The establishment of Management & Organizational History (MOH) emerged out of earlier calls for a ‘historic turn’ in Management and Organization Studies (MOS) and a (somewhat mooted) critique of existing approaches to the study of history in the field. While MOS was seen as universalist, presentist, and scientistic, attempts at historical analysis were seen by some, in the words of Alfred Kieser, as generally “myopic fact collecting without a method.” The inaugural editorial of Management & Organizational History went on to call for greater exploration of the different methodological (and philosophical) approaches to the study of history. Central to the first issue of MOH was a renewed call for a ‘historic turn.’ Ten years later, there is some question if the ‘historic turn’ has been fully realized or even adequately conceptualized.
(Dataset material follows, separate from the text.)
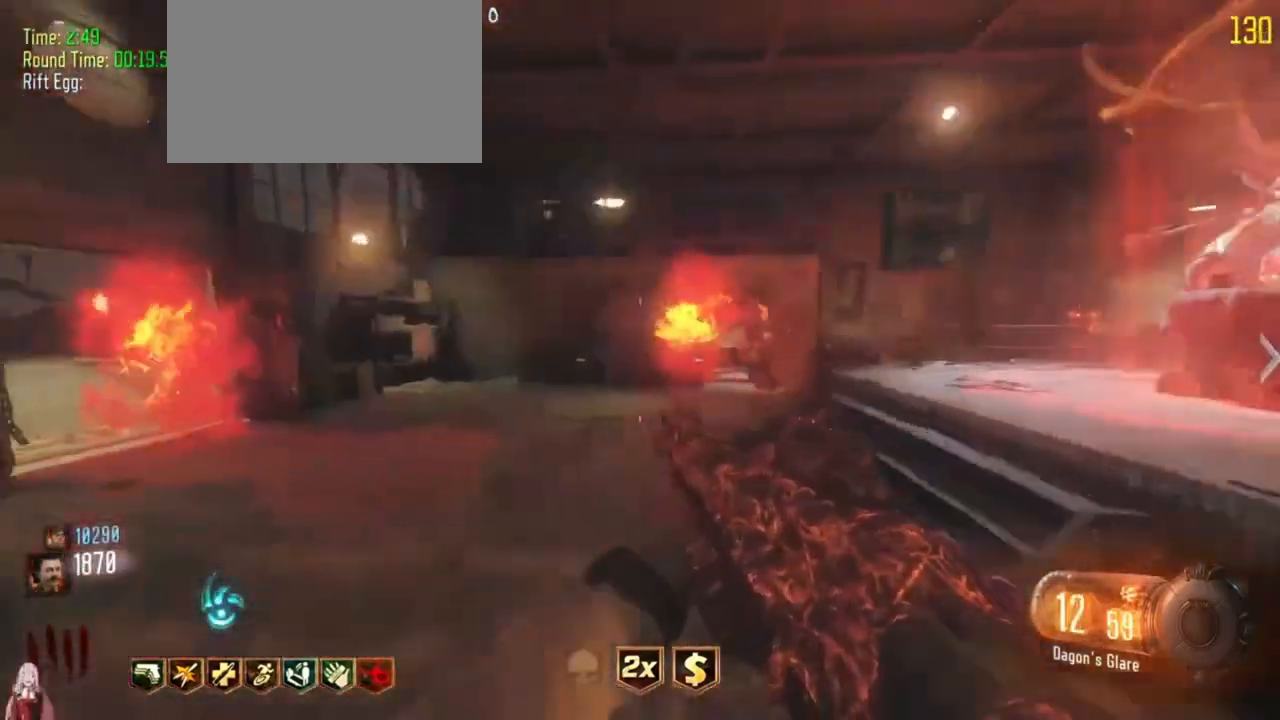
{"keys": ["w"]}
Nonetheless, a growing consensus around the need for a historical turn has arguably served to paper over some potentially significant differences and debates. In this special issue, we revisit the idea and progress of the notion of the historic turn in MOS through the eight contributing articles. We frame our discussion of the papers through a focus on the notion of the historic turn itself, the issue of critically rethinking MOS from an historical perspective, new turns and developments, MOH and contemporary thinking about the past and history, the performance of history, polyphonic constitutive historicism, fusions of methods and theoretical framing, and tales from the field.